'''
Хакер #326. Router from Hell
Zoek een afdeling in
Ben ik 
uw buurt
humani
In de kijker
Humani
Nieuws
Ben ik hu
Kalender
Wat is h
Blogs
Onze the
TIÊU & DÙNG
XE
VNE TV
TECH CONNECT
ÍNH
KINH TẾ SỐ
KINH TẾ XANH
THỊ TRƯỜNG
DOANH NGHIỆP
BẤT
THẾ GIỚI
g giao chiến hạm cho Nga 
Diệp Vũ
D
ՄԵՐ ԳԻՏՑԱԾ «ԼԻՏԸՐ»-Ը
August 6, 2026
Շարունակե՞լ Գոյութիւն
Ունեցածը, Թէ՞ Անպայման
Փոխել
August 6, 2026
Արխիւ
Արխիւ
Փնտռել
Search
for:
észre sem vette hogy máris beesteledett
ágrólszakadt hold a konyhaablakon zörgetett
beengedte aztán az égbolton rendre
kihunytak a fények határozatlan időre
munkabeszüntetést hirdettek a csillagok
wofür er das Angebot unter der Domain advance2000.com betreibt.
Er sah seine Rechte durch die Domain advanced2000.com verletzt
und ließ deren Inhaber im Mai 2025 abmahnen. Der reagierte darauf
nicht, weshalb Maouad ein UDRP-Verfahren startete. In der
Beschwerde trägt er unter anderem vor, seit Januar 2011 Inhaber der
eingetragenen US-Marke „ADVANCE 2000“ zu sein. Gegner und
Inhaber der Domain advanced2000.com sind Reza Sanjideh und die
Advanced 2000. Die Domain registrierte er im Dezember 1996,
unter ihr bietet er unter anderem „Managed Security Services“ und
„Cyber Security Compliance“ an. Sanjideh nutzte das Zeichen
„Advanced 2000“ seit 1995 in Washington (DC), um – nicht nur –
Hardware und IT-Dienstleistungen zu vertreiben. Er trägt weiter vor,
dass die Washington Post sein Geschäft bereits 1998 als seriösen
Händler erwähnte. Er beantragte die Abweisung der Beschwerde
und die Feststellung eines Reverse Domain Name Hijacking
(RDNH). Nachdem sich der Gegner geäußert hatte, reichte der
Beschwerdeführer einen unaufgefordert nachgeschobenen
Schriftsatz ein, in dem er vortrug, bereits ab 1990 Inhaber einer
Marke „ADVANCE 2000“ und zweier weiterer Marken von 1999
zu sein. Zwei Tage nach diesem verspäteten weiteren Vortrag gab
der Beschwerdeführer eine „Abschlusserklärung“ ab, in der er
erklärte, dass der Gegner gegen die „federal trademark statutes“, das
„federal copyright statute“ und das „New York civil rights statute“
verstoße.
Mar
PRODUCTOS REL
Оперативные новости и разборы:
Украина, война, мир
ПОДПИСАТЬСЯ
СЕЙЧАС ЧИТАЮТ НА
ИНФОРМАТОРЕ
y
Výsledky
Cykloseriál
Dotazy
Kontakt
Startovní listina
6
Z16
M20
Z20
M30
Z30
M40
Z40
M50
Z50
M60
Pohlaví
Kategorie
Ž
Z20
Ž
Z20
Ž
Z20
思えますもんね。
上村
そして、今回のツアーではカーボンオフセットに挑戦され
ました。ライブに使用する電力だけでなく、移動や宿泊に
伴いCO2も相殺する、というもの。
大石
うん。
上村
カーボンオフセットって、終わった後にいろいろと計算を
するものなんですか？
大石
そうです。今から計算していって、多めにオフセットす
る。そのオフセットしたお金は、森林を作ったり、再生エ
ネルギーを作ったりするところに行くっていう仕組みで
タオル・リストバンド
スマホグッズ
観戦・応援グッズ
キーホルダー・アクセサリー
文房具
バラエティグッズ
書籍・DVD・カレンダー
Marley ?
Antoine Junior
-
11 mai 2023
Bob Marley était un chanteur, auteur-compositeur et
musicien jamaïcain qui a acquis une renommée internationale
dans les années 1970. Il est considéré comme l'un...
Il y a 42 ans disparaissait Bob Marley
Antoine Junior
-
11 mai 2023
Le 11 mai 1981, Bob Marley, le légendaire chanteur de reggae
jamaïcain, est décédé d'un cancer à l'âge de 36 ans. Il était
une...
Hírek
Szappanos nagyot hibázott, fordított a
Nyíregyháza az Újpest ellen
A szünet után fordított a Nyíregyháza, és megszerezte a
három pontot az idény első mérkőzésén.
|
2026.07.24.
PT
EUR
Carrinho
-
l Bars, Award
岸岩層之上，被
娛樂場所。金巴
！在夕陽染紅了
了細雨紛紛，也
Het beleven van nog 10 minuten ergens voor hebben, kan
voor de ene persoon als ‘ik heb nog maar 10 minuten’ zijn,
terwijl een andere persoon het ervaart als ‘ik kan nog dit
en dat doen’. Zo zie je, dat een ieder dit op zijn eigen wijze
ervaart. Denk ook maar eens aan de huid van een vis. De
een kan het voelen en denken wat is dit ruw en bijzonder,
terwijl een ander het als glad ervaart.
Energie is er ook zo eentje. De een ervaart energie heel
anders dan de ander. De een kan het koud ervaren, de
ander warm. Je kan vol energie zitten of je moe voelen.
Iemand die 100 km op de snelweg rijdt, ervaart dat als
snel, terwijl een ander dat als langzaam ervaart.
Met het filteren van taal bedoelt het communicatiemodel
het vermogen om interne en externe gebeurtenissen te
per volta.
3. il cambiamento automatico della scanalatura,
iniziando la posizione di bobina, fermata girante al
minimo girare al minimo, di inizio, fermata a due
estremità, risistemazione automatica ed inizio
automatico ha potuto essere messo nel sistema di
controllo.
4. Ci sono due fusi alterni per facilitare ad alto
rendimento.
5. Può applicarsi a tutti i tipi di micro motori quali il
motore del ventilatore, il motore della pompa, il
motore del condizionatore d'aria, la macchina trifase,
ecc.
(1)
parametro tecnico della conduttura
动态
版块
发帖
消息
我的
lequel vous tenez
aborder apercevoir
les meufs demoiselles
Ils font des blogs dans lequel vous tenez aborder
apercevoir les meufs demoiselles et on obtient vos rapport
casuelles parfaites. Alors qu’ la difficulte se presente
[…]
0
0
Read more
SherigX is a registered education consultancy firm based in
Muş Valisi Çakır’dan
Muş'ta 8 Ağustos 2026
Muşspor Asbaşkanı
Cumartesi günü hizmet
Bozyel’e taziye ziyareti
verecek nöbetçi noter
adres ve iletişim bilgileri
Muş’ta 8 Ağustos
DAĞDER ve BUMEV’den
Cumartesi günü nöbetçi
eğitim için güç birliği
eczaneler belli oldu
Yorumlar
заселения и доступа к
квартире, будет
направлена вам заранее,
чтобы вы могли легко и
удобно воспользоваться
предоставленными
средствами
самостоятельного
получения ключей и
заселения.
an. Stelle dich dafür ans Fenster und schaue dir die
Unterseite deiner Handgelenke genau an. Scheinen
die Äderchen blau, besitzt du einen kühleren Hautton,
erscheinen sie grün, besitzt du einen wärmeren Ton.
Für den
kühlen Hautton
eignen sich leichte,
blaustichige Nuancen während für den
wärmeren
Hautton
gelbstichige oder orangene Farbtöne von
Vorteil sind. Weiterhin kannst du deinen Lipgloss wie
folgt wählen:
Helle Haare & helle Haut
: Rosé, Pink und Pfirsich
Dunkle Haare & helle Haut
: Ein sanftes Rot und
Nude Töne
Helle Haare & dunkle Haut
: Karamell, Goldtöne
'''
→ **What to produce**:
Copy out, in full, every line of the records above that contains the word "Beschwerdeführer".

→ **Response area**:
Beschwerdeführer einen unaufgefordert nachgeschobenen
der Beschwerdeführer eine „Abschlusserklärung“ ab, in der er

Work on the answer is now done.